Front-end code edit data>
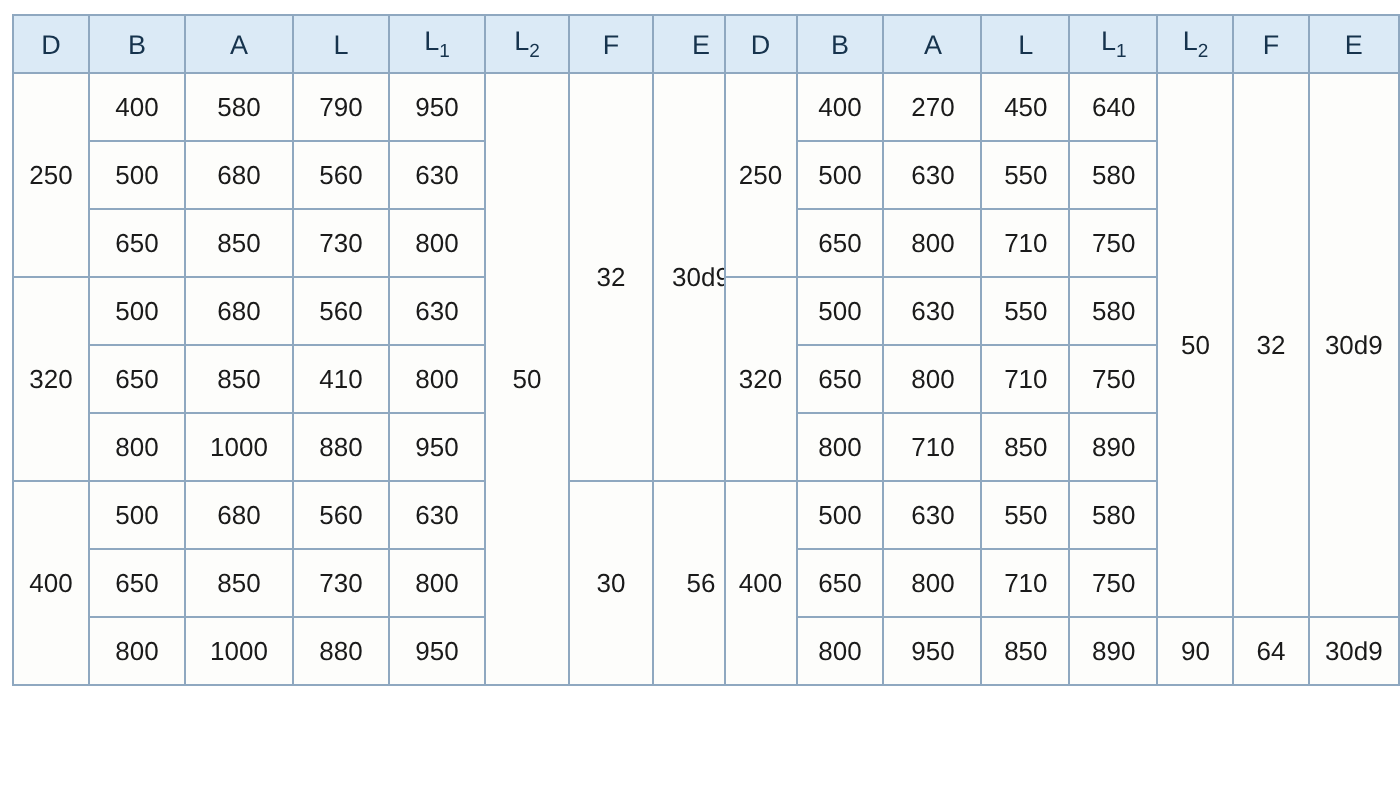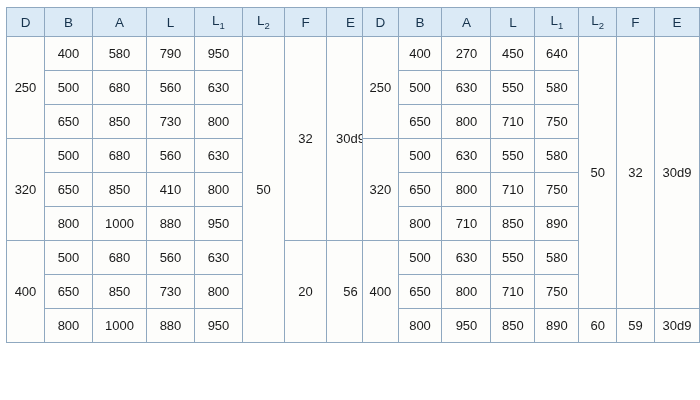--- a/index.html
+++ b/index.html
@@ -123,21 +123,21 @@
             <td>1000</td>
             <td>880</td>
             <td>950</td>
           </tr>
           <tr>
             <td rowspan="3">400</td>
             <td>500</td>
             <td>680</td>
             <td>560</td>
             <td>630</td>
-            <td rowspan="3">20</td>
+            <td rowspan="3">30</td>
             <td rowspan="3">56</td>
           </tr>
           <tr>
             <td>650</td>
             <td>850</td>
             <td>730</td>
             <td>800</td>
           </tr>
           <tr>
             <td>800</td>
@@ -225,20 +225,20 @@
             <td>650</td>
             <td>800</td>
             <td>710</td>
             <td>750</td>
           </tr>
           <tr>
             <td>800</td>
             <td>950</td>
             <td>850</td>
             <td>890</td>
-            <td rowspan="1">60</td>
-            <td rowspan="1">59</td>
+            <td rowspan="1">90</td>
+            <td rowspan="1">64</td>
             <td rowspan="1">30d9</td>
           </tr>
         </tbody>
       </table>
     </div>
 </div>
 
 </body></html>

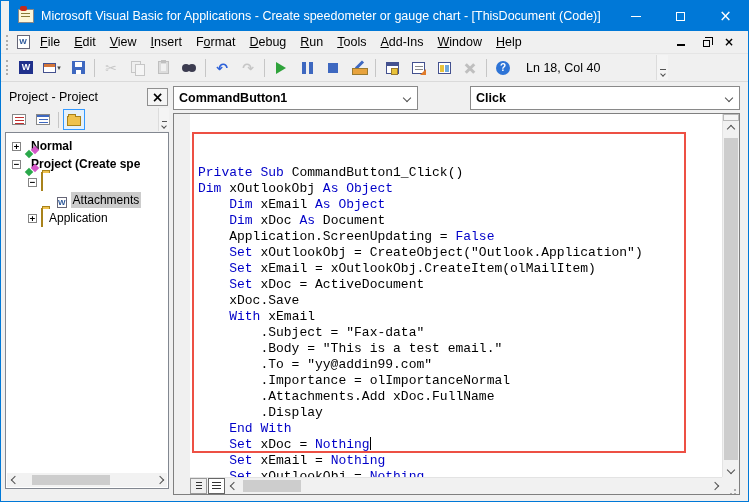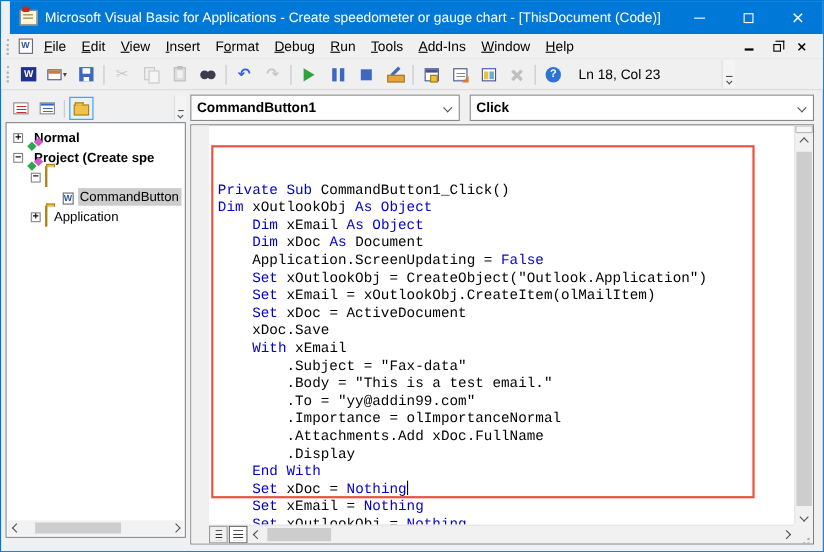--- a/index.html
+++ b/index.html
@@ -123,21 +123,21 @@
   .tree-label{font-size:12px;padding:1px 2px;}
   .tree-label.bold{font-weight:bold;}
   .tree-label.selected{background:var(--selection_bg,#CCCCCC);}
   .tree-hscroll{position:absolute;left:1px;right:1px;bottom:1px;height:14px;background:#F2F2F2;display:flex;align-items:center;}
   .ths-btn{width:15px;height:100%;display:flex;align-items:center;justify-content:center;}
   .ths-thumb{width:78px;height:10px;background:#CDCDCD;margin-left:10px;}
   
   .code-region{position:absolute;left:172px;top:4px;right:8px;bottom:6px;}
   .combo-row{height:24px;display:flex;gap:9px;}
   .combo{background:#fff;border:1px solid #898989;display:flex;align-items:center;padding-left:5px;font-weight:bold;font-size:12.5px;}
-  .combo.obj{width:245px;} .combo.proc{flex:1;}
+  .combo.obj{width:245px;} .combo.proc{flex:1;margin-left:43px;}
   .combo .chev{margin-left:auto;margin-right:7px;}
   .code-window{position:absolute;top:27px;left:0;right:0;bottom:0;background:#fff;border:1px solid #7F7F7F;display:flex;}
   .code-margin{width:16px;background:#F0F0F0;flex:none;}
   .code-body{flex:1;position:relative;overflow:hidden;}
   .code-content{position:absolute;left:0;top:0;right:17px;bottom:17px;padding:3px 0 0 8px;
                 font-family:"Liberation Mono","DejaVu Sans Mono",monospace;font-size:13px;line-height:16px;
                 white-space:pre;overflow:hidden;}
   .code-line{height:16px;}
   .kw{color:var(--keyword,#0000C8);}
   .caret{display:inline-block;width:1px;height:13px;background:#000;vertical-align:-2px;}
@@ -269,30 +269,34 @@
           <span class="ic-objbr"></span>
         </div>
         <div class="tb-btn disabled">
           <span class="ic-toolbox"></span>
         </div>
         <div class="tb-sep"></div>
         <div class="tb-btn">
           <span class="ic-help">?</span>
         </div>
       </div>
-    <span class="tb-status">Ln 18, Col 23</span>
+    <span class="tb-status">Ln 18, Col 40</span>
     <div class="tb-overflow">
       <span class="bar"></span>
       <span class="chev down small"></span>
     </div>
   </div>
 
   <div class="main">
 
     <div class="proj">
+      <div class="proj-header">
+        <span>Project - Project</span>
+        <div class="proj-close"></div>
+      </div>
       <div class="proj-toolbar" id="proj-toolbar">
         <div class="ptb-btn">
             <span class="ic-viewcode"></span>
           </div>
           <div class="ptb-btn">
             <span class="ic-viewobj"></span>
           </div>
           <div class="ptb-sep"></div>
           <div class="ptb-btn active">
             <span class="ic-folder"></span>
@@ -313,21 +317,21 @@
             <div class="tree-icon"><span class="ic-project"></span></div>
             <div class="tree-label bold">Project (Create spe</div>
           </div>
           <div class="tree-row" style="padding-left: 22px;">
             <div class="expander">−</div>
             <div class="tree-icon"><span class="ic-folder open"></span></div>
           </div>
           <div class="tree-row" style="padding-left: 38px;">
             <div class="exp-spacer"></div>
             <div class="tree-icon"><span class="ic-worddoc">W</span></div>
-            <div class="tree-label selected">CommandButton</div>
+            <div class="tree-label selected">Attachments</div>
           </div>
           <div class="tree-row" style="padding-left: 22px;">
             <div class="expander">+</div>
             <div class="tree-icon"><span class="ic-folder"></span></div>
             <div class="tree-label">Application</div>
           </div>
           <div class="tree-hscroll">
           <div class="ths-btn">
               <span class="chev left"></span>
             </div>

What is needed>
What lines above contain the word "bottom"? Return each such line.

Reply>
   .tree-hscroll{position:absolute;left:1px;right:1px;bottom:1px;height:14px;background:#F2F2F2;display:flex;align-items:center;}
   .code-region{position:absolute;left:172px;top:4px;right:8px;bottom:6px;}
   .code-window{position:absolute;top:27px;left:0;right:0;bottom:0;background:#fff;border:1px solid #7F7F7F;display:flex;}
   .code-content{position:absolute;left:0;top:0;right:17px;bottom:17px;padding:3px 0 0 8px;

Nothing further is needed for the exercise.